The India-EFTA free trade agreement had raised hopes among multinational pharma companies due to references to “data exclusivity.” Commerce and Industry Minister Piyush Goyal had earlier suggested that adopting data exclusivity norms could help India attract investments worth up to $150 billion. In line with this, the Central Drugs Standard Control Organisation (CDSCO) recently proposed that early applicants seeking approval for new drugs in the branded generics segment must submit their own clinical trial data instead of relying on originator dossiers.

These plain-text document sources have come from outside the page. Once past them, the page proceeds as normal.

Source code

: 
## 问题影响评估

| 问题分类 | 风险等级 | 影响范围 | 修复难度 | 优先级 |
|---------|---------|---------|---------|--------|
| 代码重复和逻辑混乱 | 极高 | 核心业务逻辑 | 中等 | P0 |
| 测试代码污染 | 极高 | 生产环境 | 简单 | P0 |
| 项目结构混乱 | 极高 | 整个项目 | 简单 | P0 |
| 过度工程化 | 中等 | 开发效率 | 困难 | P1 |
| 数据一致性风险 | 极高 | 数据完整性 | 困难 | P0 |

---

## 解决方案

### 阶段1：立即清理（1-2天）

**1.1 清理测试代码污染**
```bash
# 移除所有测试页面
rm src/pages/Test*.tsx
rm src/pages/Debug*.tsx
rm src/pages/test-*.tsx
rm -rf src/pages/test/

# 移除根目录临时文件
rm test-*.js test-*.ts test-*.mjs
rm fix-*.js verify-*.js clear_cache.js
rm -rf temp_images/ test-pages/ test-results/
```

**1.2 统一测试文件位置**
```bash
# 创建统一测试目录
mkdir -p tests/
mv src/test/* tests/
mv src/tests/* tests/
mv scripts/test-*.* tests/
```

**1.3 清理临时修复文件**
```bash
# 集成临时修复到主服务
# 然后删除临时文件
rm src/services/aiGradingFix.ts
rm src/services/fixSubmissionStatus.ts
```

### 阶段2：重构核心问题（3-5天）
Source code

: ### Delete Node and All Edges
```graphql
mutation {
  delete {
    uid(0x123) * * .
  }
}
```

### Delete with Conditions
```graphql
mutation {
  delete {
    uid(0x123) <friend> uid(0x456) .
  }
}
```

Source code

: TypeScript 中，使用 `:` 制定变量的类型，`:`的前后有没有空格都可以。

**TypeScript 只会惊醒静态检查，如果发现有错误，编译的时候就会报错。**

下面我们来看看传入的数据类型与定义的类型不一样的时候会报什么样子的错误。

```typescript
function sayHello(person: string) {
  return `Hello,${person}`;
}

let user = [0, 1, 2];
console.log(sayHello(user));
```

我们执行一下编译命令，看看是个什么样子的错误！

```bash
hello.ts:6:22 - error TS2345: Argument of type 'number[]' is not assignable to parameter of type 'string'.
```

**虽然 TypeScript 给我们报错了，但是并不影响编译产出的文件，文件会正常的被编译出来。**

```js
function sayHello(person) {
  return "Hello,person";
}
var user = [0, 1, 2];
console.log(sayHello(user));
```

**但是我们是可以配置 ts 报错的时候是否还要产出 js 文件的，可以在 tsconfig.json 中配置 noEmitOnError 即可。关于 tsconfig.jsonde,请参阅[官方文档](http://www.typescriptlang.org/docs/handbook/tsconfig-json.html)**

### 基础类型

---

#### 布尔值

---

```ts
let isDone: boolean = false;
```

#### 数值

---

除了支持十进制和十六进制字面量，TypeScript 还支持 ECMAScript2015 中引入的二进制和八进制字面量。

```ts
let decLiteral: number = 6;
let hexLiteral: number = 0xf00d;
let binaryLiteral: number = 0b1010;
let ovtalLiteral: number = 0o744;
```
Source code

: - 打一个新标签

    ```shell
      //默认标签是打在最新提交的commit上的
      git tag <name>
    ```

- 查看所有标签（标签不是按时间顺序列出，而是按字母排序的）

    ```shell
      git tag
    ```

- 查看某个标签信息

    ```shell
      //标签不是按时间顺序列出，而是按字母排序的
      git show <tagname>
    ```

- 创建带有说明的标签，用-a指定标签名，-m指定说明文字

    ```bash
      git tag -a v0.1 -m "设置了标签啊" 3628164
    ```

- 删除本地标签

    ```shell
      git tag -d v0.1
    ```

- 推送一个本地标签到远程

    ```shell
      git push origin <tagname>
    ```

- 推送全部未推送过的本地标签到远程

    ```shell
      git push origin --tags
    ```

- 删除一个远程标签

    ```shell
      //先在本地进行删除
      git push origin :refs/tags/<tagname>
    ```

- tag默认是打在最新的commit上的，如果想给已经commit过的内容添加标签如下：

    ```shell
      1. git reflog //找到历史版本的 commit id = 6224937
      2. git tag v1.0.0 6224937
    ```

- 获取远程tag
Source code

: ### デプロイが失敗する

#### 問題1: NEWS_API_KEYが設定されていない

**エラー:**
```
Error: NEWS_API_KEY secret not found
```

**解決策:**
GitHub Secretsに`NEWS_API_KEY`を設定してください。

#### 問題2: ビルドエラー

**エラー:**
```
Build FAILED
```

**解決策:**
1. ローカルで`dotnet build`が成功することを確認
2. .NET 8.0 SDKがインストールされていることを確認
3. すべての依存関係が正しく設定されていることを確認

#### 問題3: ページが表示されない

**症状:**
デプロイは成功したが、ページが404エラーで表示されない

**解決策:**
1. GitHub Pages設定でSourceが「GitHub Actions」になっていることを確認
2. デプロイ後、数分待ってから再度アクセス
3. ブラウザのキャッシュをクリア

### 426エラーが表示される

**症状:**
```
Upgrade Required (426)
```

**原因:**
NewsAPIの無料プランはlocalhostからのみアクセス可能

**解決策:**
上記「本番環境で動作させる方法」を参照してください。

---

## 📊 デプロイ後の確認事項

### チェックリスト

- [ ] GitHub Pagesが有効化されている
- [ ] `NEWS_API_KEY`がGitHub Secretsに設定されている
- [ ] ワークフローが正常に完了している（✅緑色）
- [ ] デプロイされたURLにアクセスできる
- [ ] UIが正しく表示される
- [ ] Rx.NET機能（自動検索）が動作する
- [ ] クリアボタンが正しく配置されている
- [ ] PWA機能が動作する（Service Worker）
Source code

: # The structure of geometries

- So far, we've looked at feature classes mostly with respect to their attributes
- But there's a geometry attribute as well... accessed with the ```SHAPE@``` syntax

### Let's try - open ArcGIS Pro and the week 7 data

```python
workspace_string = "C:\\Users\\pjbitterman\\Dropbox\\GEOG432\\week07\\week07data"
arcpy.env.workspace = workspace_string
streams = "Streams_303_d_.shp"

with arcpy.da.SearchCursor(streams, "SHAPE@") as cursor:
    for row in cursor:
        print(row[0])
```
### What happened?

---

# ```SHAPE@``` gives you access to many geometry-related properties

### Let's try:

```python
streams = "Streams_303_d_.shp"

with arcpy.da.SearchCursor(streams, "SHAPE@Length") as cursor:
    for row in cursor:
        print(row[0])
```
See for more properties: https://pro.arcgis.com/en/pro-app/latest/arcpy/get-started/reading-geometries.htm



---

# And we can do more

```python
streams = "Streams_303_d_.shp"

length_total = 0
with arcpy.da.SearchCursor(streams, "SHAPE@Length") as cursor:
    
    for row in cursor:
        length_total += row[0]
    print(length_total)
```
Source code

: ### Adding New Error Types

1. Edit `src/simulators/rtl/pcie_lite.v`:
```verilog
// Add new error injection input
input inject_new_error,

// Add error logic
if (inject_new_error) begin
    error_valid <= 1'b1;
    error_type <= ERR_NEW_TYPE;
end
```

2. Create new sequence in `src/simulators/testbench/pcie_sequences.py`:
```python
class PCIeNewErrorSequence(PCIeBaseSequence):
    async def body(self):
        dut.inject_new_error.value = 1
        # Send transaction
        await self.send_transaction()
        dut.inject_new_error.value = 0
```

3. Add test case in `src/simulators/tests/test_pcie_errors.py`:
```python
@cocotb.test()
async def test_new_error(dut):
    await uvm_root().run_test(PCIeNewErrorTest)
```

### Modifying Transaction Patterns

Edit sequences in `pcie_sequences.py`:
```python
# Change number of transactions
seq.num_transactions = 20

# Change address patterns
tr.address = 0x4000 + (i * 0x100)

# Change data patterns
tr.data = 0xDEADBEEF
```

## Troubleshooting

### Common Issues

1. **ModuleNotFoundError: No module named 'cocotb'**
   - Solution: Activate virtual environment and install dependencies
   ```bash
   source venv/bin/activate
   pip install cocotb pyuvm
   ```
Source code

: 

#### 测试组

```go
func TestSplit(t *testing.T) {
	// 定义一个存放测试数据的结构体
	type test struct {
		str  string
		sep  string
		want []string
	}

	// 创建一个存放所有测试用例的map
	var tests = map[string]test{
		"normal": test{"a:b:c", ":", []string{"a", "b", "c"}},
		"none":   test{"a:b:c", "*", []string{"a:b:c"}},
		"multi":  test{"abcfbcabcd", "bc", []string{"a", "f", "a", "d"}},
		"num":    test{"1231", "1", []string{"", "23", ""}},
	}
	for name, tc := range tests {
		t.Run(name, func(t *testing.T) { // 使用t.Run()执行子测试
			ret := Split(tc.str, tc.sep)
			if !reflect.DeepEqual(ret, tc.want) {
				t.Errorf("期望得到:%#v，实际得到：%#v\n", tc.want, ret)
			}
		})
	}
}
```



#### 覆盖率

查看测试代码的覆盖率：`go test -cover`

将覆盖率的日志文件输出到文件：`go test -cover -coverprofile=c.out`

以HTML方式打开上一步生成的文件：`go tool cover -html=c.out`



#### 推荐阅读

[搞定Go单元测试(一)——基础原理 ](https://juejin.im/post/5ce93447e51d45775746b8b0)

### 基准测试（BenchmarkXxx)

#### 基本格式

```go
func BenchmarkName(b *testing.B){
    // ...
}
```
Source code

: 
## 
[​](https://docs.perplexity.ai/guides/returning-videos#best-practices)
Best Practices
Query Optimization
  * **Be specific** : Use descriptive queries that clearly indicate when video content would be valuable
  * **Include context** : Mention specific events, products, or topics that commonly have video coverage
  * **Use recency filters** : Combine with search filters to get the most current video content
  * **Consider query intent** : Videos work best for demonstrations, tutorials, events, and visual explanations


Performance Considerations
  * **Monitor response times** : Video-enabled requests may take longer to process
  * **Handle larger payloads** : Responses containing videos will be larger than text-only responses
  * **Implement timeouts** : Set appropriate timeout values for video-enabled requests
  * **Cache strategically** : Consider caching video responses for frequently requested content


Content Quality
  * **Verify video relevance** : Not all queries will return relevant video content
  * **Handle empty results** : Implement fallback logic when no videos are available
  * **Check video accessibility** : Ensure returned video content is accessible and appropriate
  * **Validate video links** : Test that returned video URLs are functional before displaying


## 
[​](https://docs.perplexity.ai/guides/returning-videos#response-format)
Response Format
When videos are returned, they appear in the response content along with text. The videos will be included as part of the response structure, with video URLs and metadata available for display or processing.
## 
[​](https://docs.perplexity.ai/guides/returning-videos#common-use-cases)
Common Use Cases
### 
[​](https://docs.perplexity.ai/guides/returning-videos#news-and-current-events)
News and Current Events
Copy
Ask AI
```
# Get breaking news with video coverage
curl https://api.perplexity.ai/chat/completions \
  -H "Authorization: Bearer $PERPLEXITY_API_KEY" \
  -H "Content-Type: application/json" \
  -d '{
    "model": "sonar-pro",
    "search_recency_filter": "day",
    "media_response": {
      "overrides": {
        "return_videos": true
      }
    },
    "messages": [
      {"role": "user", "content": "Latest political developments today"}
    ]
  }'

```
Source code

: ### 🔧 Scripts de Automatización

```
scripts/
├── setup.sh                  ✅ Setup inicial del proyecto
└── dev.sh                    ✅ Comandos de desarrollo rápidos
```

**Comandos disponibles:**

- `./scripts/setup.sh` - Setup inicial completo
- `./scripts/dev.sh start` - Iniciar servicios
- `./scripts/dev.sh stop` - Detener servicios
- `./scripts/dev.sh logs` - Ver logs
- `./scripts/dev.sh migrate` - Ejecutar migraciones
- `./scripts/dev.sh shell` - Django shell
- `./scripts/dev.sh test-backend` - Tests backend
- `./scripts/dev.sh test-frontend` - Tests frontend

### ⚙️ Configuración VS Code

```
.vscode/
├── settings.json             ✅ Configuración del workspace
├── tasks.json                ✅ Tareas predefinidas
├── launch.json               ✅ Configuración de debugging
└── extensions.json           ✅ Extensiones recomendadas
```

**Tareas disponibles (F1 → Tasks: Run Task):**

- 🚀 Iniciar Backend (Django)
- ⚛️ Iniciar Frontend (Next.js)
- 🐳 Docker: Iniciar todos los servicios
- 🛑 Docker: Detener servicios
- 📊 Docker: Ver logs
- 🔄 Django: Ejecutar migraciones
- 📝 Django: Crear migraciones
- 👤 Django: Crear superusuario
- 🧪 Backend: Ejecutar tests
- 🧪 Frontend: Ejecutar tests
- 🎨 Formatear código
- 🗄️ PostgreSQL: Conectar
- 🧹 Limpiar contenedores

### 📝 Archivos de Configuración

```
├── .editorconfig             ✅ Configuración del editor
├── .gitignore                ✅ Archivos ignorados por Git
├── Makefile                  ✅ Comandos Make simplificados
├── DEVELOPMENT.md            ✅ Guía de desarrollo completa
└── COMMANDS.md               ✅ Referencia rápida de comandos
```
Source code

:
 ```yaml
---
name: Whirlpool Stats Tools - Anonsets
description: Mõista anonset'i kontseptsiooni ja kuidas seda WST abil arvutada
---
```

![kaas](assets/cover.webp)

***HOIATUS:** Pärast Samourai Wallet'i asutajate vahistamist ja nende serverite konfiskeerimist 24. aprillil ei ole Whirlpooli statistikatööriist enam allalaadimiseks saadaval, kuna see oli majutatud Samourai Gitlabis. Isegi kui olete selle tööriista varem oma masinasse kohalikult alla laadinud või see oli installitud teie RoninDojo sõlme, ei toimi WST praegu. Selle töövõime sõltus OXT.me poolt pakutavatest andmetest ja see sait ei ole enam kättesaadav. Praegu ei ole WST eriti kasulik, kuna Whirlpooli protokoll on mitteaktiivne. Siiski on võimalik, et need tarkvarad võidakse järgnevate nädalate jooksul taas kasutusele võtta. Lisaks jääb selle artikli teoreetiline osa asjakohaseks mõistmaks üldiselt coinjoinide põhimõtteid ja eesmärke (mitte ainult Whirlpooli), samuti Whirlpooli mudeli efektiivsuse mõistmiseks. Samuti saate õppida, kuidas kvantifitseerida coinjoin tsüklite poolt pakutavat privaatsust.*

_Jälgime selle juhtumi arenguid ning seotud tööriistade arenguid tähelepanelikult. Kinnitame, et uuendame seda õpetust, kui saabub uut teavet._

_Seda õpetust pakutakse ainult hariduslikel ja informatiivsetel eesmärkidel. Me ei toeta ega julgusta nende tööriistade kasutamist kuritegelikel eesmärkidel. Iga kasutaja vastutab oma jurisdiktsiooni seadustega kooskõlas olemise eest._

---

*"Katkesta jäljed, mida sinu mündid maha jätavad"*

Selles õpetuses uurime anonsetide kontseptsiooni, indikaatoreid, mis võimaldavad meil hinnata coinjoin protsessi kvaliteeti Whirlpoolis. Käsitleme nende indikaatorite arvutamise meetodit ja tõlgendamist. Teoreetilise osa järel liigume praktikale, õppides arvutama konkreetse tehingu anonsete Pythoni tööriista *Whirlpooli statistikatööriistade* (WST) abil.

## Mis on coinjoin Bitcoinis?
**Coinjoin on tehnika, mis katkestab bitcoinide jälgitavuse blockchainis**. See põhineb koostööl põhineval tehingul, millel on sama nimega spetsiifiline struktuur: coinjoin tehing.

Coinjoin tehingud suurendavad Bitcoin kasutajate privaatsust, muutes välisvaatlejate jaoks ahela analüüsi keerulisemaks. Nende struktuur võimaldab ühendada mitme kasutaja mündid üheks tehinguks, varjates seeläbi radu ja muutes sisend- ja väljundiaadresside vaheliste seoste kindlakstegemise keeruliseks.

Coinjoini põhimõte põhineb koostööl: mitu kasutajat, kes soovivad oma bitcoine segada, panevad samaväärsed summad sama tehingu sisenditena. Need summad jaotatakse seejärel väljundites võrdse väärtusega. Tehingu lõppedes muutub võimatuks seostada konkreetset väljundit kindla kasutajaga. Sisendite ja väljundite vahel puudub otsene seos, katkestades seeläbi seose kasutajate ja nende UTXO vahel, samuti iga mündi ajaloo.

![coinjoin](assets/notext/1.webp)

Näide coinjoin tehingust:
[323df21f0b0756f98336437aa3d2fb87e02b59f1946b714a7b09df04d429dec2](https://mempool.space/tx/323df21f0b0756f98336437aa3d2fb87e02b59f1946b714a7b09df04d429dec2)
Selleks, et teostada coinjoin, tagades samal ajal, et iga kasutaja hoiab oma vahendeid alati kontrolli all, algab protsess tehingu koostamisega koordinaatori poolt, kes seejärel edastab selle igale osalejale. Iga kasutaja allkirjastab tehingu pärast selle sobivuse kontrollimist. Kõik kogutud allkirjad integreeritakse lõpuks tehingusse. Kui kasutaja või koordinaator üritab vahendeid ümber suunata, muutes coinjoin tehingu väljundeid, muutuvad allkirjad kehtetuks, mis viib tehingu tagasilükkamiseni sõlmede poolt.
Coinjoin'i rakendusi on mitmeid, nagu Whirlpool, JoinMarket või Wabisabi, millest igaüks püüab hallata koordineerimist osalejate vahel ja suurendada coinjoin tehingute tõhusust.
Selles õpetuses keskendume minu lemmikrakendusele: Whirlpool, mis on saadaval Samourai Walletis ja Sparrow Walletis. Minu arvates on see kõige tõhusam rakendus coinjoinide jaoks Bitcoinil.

Shrinking Presence of MNCs
Despite these signals, multinational companies continue to find India a challenging market. According to industry experts, once patented drugs lose exclusivity, domestic firms introduce more affordable branded generics, sharply reducing revenues and profitability for global companies.
Over the past few years, Novartis has streamlined its India portfolio to concentrate on innovative therapies in cardiovascular, renal, neuroscience, and oncology segments. Beginning January 2026, it granted a perpetual license to Cipla to manufacture and market its Galvus brand and combination products in India. Earlier, Dr. Reddy’s Laboratories received exclusive rights to promote and distribute Novartis’ Voveran range, calcium portfolio, and Methergine in the country.
India’s regulatory framework also limits “evergreening” the strategy of extending patent monopolies through minor modifications. The country’s Patents Act contains key safeguards such as Section 3(d) and compulsory licensing provisions that are compliant with global trade norms under the World Trade Organization (WTO) agreement on intellectual property.
Intellectual Property Roadblocks
Section 3(d) allows patents on modified versions of known drugs only if they demonstrate significantly improved therapeutic efficacy. Policymakers argue that the clause blocks unjustified repeat patents without hindering genuine innovation.
In a recent development, the Indian Patent Office revoked a patent held by Novartis for Vymada, a heart failure drug, citing lack of novelty and insufficient proof of enhanced efficacy. Such rulings reinforce India’s strict stance on patent protection.
Industry observers note that these regulations enable domestic manufacturers to offer similar medicines at a fraction often one-fifth or one-tenth of the original price. As a result, patented medicines account for only around 5% of the overall Indian pharma market.
Currently, about 30 multinational pharma companies operate in India, together holding roughly 14% market share as of December 2025. For most foreign drugmakers, India contributes less than 1% of global revenues. Analysts say the recent stake sale reflects limited interest in sustaining a branded generics business, especially after Novartis spun off its global generics arm, Sandoz.
Critics of the government’s trade policy argue that recent FTAs had promised fresh investments from EFTA countries and the UK, but developments such as Novartis’ exit suggest otherwise.
Continued R&D Footprint
Importantly, Novartis will maintain its presence in India through Novartis Healthcare Pvt Ltd, its wholly owned subsidiary. The company continues to operate its corporate centre in Hyderabad and manages over 300 clinical trial sites nationwide to advance innovative treatments.
Experts point out that multinational firms that adapt to India’s unique market dynamics and consistently introduce innovative therapies can still succeed. Meanwhile, domestic pharmaceutical companies many compliant with stringent US FDA standards have strengthened manufacturing capabilities, giving Indian patients access to high-quality, affordable medicines.
In recent years, investments have also flowed into backend research and analytics functions. With the growing use of artificial intelligence in drug development, India may continue to play an important role in global pharmaceutical R&D, even as front-end commercial strategies evolve.